Of Fathers and Sons (2018): Oscar Nominated Documentary

This is one of the most difficult reactions to a film I’ve ever experienced. I’ve been shocked. I’ve been grossed out. I’ve been put the sleep. Documentarian Talal Derki gained entrance into a jihadist family’s inner works for as long as he could manage. The footage, raw and taxing, forms a family drama influenced by generations of dangerous fundamentalist thinking.

All things are dangerous when done with unerring belief that their way of life is worth intrusion into another’s life. Raising children generation after generation in hate is a nightmare situation. I thought Jesus Camp–the fundamentalist Christian bible camp Oscar nominated documentary from 2006–was a nightmare situation, children raised to believe they were speaking in tongues and that George W. Bush was to be praised unsettlingly god-like. Of Fathers and Sons introduces a loving father caring for his many children to stand by strict observance of Islam which happens to contain a complete lack of concern for anyone else. The chipper and randomly violent fathers peeling back an occasionally parental admiration, the fate of their more aggressive children is shown as some boys go to learn math and others go to “sharia school.”
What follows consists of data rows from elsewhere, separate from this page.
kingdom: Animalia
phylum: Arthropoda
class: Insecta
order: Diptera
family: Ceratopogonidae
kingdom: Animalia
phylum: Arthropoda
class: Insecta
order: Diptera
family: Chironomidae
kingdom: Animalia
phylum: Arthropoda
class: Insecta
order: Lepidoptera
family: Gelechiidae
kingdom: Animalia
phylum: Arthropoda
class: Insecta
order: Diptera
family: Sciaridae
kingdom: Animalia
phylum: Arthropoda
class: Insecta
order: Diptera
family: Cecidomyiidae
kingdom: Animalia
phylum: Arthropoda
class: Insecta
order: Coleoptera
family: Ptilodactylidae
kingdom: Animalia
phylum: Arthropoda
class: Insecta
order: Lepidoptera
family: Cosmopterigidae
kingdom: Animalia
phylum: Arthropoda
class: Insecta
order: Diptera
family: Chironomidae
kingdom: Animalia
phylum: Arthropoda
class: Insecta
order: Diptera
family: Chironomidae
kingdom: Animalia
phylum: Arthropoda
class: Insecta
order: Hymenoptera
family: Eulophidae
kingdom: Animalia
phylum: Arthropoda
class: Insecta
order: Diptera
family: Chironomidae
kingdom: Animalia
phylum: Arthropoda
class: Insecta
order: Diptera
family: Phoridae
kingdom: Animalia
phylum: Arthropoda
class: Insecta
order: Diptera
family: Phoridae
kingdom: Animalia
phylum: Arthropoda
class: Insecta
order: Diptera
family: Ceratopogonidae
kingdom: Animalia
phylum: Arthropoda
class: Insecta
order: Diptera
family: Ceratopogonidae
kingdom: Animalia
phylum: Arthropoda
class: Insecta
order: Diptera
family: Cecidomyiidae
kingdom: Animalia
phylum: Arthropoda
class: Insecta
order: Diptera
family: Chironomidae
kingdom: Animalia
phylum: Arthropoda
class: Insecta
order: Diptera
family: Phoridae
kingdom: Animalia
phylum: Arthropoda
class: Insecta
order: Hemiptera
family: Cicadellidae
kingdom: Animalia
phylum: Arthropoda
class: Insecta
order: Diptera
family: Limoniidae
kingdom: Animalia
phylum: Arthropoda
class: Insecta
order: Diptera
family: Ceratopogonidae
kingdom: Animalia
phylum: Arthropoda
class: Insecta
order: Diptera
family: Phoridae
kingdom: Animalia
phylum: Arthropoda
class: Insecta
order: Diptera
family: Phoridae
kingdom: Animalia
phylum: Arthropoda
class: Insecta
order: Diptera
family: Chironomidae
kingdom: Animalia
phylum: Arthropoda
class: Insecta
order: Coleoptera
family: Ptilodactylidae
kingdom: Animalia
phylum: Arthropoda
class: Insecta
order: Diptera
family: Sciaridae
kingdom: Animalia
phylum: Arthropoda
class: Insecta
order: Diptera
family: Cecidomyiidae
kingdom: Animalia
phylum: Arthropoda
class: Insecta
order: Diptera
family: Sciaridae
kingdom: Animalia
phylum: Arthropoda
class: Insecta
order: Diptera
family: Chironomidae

Their desensitizing training and lessons in what an ethically sound (theo)logical mind would call sociopathy struck deep. A story filled with years of exploring my own faith-based believe. I’m on the null-side of a god conversation, but I’m fine with anyone else’s metaphysical or paranormal belief as long as it does not influence the safety or pursuit of happiness in anyone else’s life. Islam, Christianity, Judaism, Buddhism. No religion goes without its atrocities over time. These life directed faiths have been pushing murder and charity for a long time: people get swayed. I’ve seen the Joel Osteens and Westboro Baptist Church pervert the Christian religion, and I’ve seen the fear and discrimination toward perfectly happy and peaceful Muslim Americans due to the terrors brought on from the worst around them. But where most problems seem “society has gotta grow out of this,” this brand of learned violence is deep and dangerous.

I’m not looking to review or make it seem like I know anything about these people’s lives, I can only look at this with a mind that would prefer everyone leaving everyone else the fuck alone. Sometimes, these little Oscar nominated reminders of the stark difference experienced in his universe require a brain dump. Are you braced enough to watch something miserable but fascinating? Of Fathers and Sons is available to watch on Kanopy, a newer streaming service that you can connect to your library card (at least in Seattle). Please let me know what you think.

A little awards jabber to follow: I love this surprise nomination–and set of nominations–for the best documentary Oscar. Of Fathers and Sons was an impressive feat of bravery from the director and crew finding a captivating subject. Minding the Gap develops a lifetime friendship with a critical eye. Hale County was an innovative use of captured video to form a vision of the rural South for African Americans. It was either RBG or Won’t You Be My Neighbor for celebrating influential Americans, and Free Solo captured that captivating documentary area with the thrilling (reportedly) climbing documentary taking the spot. Oscar night is February 24, and I’m not sure who is gonna take this prize. I’m hoping for Minding the Gap, but there isn’t a bad egg in the bunch. Maybe I can catch Free Solo over these busy next few weeks; please let me know if it’s already streaming.